We negotiated an 8 a.m. departure. It was still drizzling when we parked the car and walked over to the trailhead. 

“You want to run together or do our own thing?” he asked. 

I appreciate that he always asks, even though we both know the answer. 

Much faster than me, he typically targets a pace when he runs. 

Anymore I pray in soft distances.

“Do our own thing,” I replied as always, never wanting to hold him back. 

Over the next couple minutes, I watched the back of his shirt get smaller and smaller until it disappeared into the trail’s twisting curves. 

So I was surprised when, about 10 minutes later, I came upon him again — stopped and holding his phone in front of him. 

“What’s up?” I asked, pausing the podcast in my ears. 

“It’s my favorite bird,” he said. 

I didn’t know he had a favorite bird, let alone …

“Wood thrush,” he answered, before I could ask. 

I realized he was recording, not taking photos. 

“Listen ….” 

His one-word invitation disappeared the static of the world … letting its pure signal reach my parched ears. 

And for a good half minute, we stood rapt and enraptured. 

Alive in our tracks.

By a small invisible thrush in a vast forest. 

Singing its natural anthem … over a whispering drizzle as cool and coaxing as brushes on a snare drum.

“He’s going through all his tunes,” Peter said, just as I caught the crispest “Ee-oh-lay” — the trilling, thrilling middle and most recognizable of the three-part hymn ‘common’ (in name only) to the male of the species.

The whole time I was mindful that we were simultaneously inconsequential to the proceedings and possibly the most grateful audience he’ll ever perform for. 
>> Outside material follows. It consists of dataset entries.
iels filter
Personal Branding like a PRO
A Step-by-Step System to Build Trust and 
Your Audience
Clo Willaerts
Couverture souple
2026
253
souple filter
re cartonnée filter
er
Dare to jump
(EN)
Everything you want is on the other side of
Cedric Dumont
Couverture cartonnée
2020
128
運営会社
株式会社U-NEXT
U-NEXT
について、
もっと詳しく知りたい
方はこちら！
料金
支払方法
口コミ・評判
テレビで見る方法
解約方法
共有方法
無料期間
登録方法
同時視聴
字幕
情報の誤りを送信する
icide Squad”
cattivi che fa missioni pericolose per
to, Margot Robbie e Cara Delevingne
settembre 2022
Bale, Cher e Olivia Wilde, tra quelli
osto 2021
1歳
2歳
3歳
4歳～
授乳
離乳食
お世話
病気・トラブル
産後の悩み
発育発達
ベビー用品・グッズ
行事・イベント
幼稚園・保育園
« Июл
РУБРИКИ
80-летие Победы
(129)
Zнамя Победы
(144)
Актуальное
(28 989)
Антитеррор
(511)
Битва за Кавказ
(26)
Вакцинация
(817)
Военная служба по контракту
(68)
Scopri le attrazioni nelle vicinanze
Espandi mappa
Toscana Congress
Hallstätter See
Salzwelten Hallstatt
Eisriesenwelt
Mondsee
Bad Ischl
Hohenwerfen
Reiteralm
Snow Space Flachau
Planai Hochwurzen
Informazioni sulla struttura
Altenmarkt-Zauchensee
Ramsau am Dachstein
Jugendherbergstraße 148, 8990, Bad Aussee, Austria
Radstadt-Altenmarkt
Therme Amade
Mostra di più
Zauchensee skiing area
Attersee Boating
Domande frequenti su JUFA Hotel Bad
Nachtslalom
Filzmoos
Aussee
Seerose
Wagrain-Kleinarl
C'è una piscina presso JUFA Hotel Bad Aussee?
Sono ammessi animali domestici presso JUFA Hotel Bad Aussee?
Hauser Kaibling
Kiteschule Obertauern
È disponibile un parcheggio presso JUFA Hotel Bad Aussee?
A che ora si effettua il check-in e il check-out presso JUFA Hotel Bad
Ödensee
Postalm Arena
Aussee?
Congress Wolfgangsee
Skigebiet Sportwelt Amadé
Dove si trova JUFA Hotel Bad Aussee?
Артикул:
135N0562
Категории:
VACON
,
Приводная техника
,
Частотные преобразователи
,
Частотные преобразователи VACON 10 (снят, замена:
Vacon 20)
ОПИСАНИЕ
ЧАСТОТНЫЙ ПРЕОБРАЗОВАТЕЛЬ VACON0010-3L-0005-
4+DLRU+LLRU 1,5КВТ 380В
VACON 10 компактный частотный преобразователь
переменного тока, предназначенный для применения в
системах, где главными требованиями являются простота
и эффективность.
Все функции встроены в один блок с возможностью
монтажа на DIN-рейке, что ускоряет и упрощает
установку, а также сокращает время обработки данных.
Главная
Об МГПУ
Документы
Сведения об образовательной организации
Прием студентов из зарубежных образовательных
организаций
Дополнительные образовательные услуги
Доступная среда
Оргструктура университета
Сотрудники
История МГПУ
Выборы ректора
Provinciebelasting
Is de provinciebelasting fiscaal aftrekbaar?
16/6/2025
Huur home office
After his last note, I held my breath a couple extra seconds — the same greedy and hopeful feeling I always feel after the last firework — just in case he felt like taking another chorus. 

Exhaling broke the spell.  

And we gathered ourselves … as if after a benediction. 

Peter put his phone away. 

I put my podcast back in my ears. 

He took off in front of me. 

And I watched the back of his shirt get smaller in the distance before disappearing once again in the twists of the trail.

As I followed him at a soft distance, I was still warm from having received something significant … the gift of standing next to my son while listening to his favorite bird singing arias in the rain. 

And I prayed the futile and selfish prayer I used to pray after a good sermon  — that I will remember this … and cling to it … when the world comes hard for my heart.